Changes in carpooling restrictions in Jakarta are linked to an increase in travel times during the city's rush hours. | Rema Hanna and Benjamin A. Olken

An abrupt end to a carpooling policy in Jakarta, Indonesia, led to a 46% increase in travel time during morning rush hour and an 87% increase during evening rush hour, according to a study published in the July 7 issue of Science.

Worldwide, cities are struggling to support the transportation needs of residents. In U.S. metropolitan areas such as New York and Washington, D.C., people spend on average more than an hour a day commuting to and from work. In São Paolo and Rio de Janeiro in Brazil, travel times are even higher, at 1.5 hours per day on average.

In attempting to reduce travel times, some cities implement policies that create "high-occupancy vehicle" (HOV) lanes. Traveling in them requires a minimum number of people to ride in a car, particularly during peak traffic times. Among the strictest HOV restrictions adopted across the globe has been the "three-in-one" policy that also was implemented in Jakarta, Indonesia, a city with a population of more than 30 million. The policy required each car to hold a minimum of three passengers on designated major streets during rush hour.

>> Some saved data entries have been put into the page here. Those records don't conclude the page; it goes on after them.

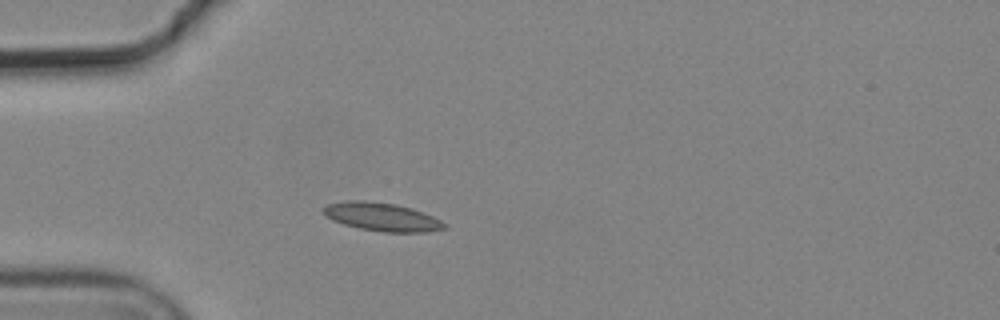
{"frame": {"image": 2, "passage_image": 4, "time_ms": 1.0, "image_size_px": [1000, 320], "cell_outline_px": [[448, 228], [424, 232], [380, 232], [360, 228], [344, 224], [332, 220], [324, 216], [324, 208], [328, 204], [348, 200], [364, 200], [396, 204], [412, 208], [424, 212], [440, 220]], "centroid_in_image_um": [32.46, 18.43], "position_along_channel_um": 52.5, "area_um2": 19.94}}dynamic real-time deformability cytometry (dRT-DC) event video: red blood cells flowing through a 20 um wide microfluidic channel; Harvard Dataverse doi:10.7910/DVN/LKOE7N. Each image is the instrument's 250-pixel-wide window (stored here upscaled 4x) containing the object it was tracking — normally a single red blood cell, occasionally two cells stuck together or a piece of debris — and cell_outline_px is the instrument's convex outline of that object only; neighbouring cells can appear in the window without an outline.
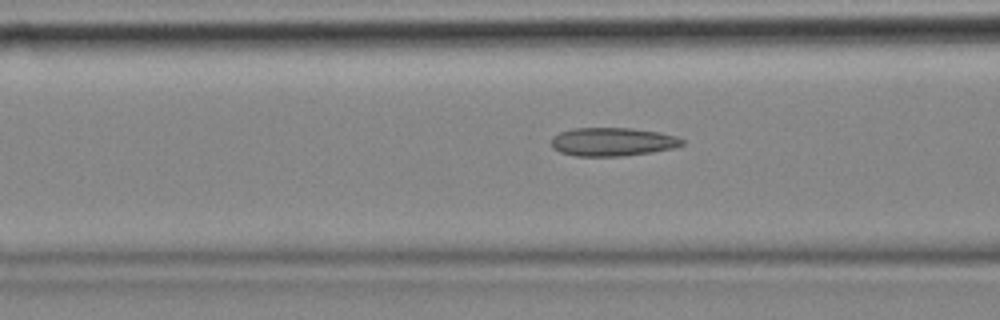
{"species": "common noctule bat (a hibernating species)", "species_latin": "Nyctalus noctula", "temperature_condition": "cold", "stored_images_in_passage": 57, "camera_frame_rate_fps": 3000, "um_per_image_px": 0.085, "animal": {"sex": "female", "body_mass_g": 18.4}, "frame": {"image": 1, "passage_image": 21, "time_ms": 6.667, "image_size_px": [1000, 320], "cell_outline_px": [[684, 144], [672, 148], [652, 152], [620, 156], [576, 156], [560, 152], [552, 148], [552, 136], [560, 132], [572, 128], [632, 128], [660, 132], [676, 136], [684, 140]], "centroid_in_image_um": [52.05, 12.05], "position_along_channel_um": 114.5, "area_um2": 21.73}}
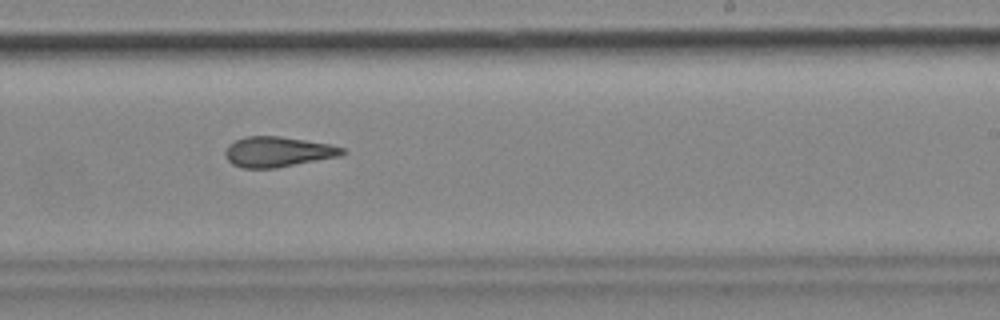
{"frame": {"image": 2, "passage_image": 34, "time_ms": 11.0, "image_size_px": [1000, 320], "cell_outline_px": [[344, 152], [340, 156], [276, 168], [244, 168], [232, 164], [228, 160], [224, 152], [228, 144], [244, 136], [280, 136], [332, 144], [344, 148]], "centroid_in_image_um": [23.6, 12.9], "position_along_channel_um": 265.4, "area_um2": 20.69}}
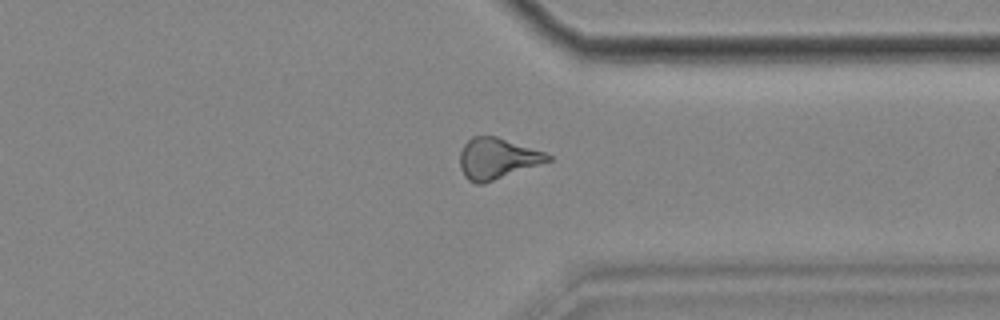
{"frame": {"image": 3, "passage_image": 43, "time_ms": 14.0, "image_size_px": [1000, 320], "cell_outline_px": [[552, 160], [484, 184], [476, 184], [468, 180], [464, 176], [460, 168], [460, 152], [464, 144], [472, 136], [496, 136], [544, 152], [552, 156]], "centroid_in_image_um": [42.23, 13.49], "position_along_channel_um": 369.2, "area_um2": 20.98}, "authors_computed_cell_mechanics": {"area_um2": 21.386, "velocity_mm_per_s": 3.4947, "shape_relaxation_time_tau1_ms": null, "shape_relaxation_time_tau2_ms": 4.5742, "deformation_change_tau1": null, "deformation_change_tau2": 0.1229}}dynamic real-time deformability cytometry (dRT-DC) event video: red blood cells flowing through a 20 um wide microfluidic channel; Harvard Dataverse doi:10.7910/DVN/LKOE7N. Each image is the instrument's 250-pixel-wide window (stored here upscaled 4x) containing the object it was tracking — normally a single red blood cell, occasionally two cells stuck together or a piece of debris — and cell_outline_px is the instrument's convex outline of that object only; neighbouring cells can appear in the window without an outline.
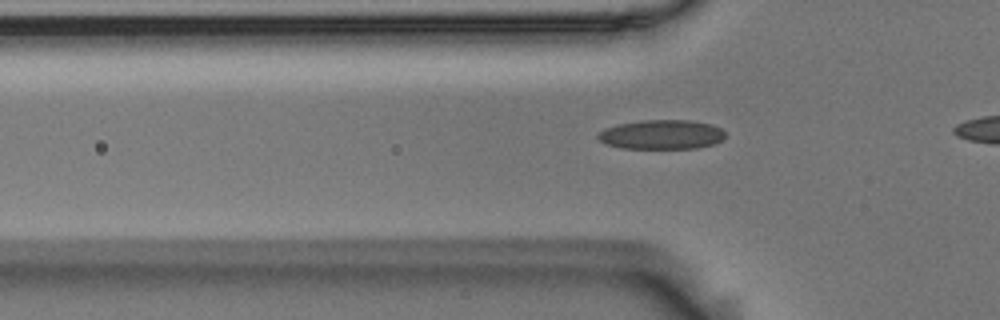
{"species": "Egyptian fruit bat (a non-hibernating species)", "species_latin": "Rousettus aegyptiacus", "temperature_condition": "room temperature", "stored_images_in_passage": 32, "camera_frame_rate_fps": 3000, "um_per_image_px": 0.085, "animal": {"sex": "male"}, "frame": {"image": 1, "passage_image": 5, "time_ms": 1.333, "image_size_px": [1000, 320], "cell_outline_px": [[724, 136], [716, 144], [696, 148], [620, 148], [604, 144], [596, 136], [604, 128], [620, 124], [640, 120], [692, 120], [712, 124], [720, 128], [724, 132]], "centroid_in_image_um": [56.23, 11.43], "position_along_channel_um": 69.6, "area_um2": 21.85}}
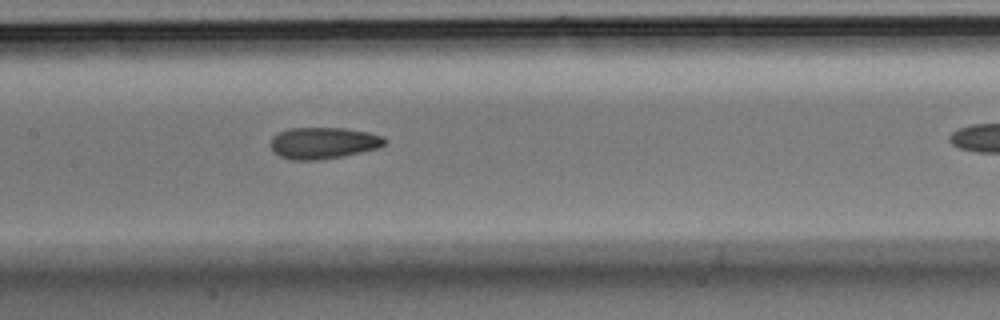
{"frame": {"image": 2, "passage_image": 14, "time_ms": 4.333, "image_size_px": [1000, 320], "cell_outline_px": [[388, 140], [380, 148], [344, 156], [316, 160], [292, 160], [280, 156], [272, 152], [268, 144], [272, 136], [288, 128], [344, 128], [368, 132], [384, 136]], "centroid_in_image_um": [27.47, 12.16], "position_along_channel_um": 179.9, "area_um2": 21.33}}
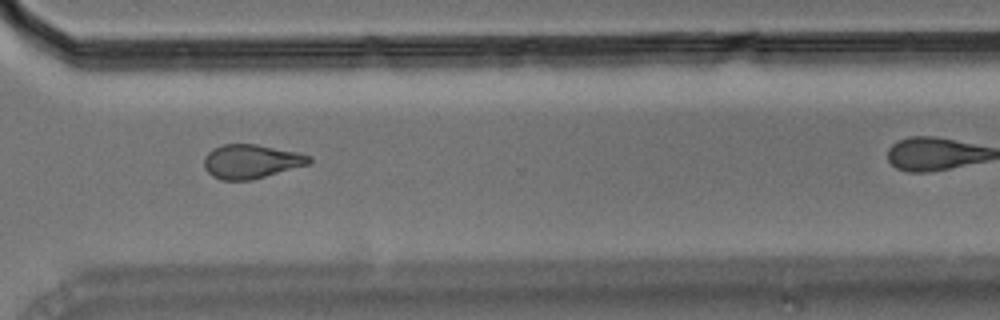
{"frame": {"image": 3, "passage_image": 28, "time_ms": 9.0, "image_size_px": [1000, 320], "cell_outline_px": [[312, 160], [308, 164], [252, 180], [220, 180], [212, 176], [204, 168], [204, 156], [212, 148], [224, 144], [256, 144], [296, 152], [312, 156]], "centroid_in_image_um": [21.31, 13.72], "position_along_channel_um": 349.3, "area_um2": 20.81}}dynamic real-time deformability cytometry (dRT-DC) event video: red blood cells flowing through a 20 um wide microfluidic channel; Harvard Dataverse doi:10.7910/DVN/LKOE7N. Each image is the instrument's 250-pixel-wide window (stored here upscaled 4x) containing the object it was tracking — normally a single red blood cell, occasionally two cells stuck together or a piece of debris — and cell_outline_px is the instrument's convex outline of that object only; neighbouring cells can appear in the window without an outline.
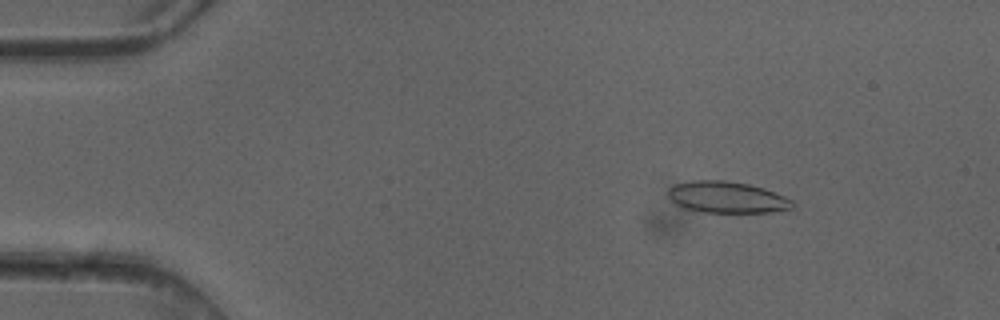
{"species": "common noctule bat (a hibernating species)", "species_latin": "Nyctalus noctula", "temperature_condition": "cold", "stored_images_in_passage": 3, "camera_frame_rate_fps": 3000, "um_per_image_px": 0.085, "animal": {"sex": "female"}, "frame": {"image": 1, "passage_image": 2, "time_ms": 0.333, "image_size_px": [1000, 320], "cell_outline_px": [[796, 204], [792, 208], [768, 212], [704, 212], [684, 208], [676, 204], [668, 196], [668, 188], [676, 184], [692, 180], [724, 180], [748, 184], [764, 188], [784, 196], [792, 200]], "centroid_in_image_um": [61.78, 16.76], "position_along_channel_um": 23.2, "area_um2": 22.72}}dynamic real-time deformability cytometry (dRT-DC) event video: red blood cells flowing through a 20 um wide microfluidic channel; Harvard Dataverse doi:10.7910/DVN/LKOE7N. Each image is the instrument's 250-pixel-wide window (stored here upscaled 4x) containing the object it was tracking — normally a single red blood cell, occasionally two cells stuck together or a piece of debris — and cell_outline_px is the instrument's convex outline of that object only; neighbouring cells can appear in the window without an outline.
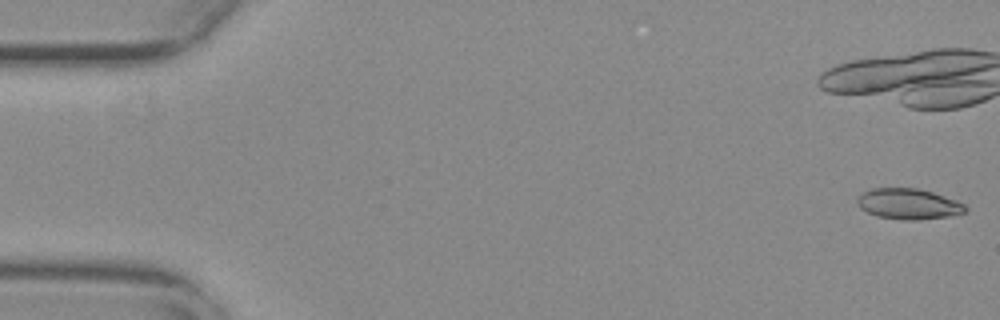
{"species": "common noctule bat (a hibernating species)", "species_latin": "Nyctalus noctula", "temperature_condition": "warm", "stored_images_in_passage": 55, "camera_frame_rate_fps": 3000, "um_per_image_px": 0.085, "animal": {"sex": "female", "body_mass_g": 29.2, "forearm_length_mm": 56.3}, "frame": {"image": 1, "passage_image": 1, "time_ms": 0.0, "image_size_px": [1000, 320], "cell_outline_px": [[968, 208], [964, 212], [948, 216], [916, 220], [904, 220], [876, 216], [860, 208], [856, 200], [864, 192], [872, 188], [916, 188], [932, 192], [956, 200], [964, 204]], "centroid_in_image_um": [77.21, 17.33], "position_along_channel_um": 7.8, "area_um2": 19.13}, "authors_computed_cell_mechanics": {"area_um2": 19.4786, "velocity_mm_per_s": 3.7432, "shape_relaxation_time_tau1_ms": null, "shape_relaxation_time_tau2_ms": 2.3962, "deformation_change_tau1": null, "deformation_change_tau2": 0.0845}}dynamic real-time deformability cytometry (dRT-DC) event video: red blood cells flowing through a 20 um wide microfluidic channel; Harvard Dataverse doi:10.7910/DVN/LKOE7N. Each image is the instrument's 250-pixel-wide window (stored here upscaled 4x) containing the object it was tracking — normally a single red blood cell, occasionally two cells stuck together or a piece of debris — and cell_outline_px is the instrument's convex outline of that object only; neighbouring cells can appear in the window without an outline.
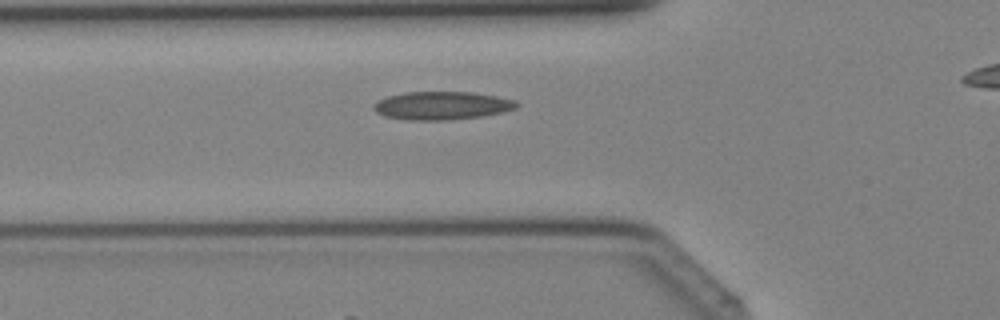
{"species": "Egyptian fruit bat (a non-hibernating species)", "species_latin": "Rousettus aegyptiacus", "temperature_condition": "cold", "stored_images_in_passage": 29, "camera_frame_rate_fps": 3000, "um_per_image_px": 0.085, "animal": {"sex": "female"}, "frame": {"image": 1, "passage_image": 8, "time_ms": 2.333, "image_size_px": [1000, 320], "cell_outline_px": [[520, 104], [516, 108], [504, 112], [480, 116], [448, 120], [404, 120], [384, 116], [376, 112], [372, 108], [372, 104], [376, 100], [388, 96], [404, 92], [472, 92], [496, 96], [512, 100]], "centroid_in_image_um": [37.5, 8.98], "position_along_channel_um": 88.3, "area_um2": 23.58}}
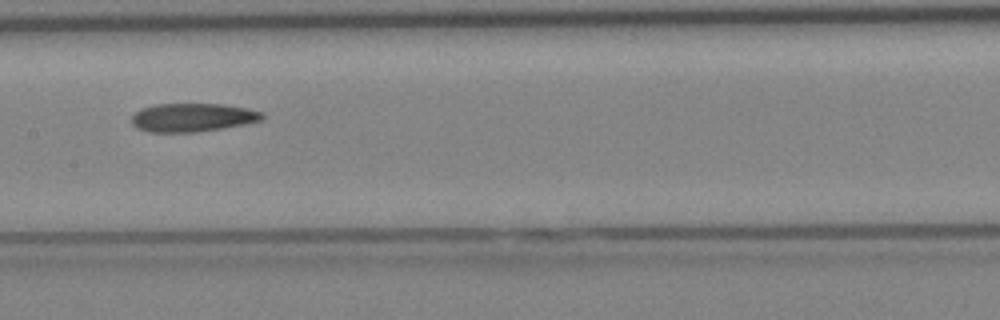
{"frame": {"image": 2, "passage_image": 14, "time_ms": 4.333, "image_size_px": [1000, 320], "cell_outline_px": [[264, 116], [260, 120], [220, 128], [196, 132], [148, 132], [132, 124], [132, 116], [140, 108], [156, 104], [224, 104], [248, 108], [264, 112]], "centroid_in_image_um": [16.35, 9.97], "position_along_channel_um": 191.1, "area_um2": 21.44}}
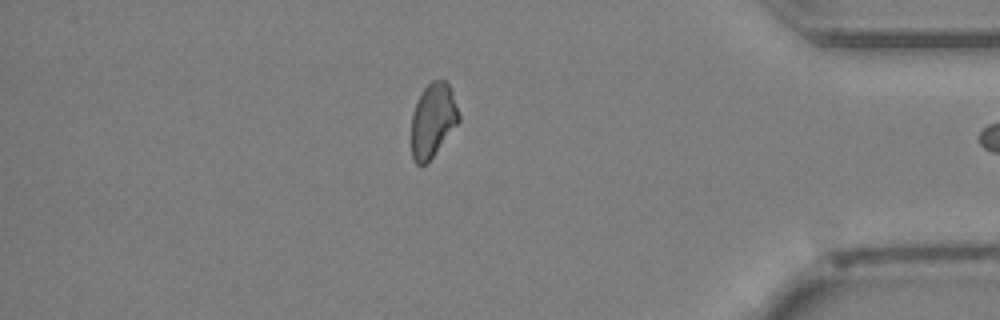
{"frame": {"image": 3, "passage_image": 28, "time_ms": 9.0, "image_size_px": [1000, 320], "cell_outline_px": [[460, 120], [432, 156], [420, 168], [416, 164], [412, 156], [412, 112], [424, 88], [432, 80], [444, 80], [448, 84], [452, 92], [460, 116]], "centroid_in_image_um": [36.79, 10.22], "position_along_channel_um": 398.4, "area_um2": 20.0}}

HOV policies can be controversial. Rema Hanna of Harvard University, an author of the study who has firsthand experience with traffic in Jakarta said, "The key issue with HOV policies is that they remove existing lanes from use by general traffic … the question is about whether the additional carpooling behavior makes up for the loss in road space."

In the case of Jakarta, an additional factor is at play, Hanna explained. "In Indonesia there were professional passengers, called jockeys, who stood right outside the entrance to the HOV areas. So if you were short a passenger you could hire a jockey to be the third passenger, for a little over a dollar. Some people thought that the fact that these jockeys existed made the whole policy moot."

Amid the controversy and uncertainty surrounding Jakarta's HOV policy, in March 2016 the city announced plans to cancel the policy within seven days.

"For us, this was the perfect opportunity to study questions around HOVs and so we sprang into action to start collecting data to do so," said Hanna. "Within 48 hours of the policy announcement we were querying data from Google Maps every 10 minutes to check traffic conditions in Jakarta. We included both the main roads affected by the policy change, as well as other roads in the network in order to understand how traffic was changing citywide."

Lifting the HOV policy had a profound effect across the city. "After the restriction was lifted the evening traffic was moving at only 11 kilometers an hour — about 7 miles an hour — which is really not much faster than walking," said Hanna.

Lifting the HOV policy not only caused dramatic increases in travel time along the previously designated HOV roads, but along the parallel roads as well. The researchers also observed increases in travel time outside of rush hour. These findings suggest that the HOV policy, which some had suspected to be ineffective, helped reduce the overall number of cars on the road in the congested city.

"In the future, we would like to use finer data to gain a better understanding of how commuters value alternatives to using their cars during the peak-time, such as using public transport or carpooling," said Hanna. "Another line of future research is to use Google Maps road speed data in the context of other natural experiments in Jakarta and other cities around the world, to understand the traffic impact of traffic policies such as driving restrictions, road pricing and introduction of new subway lines."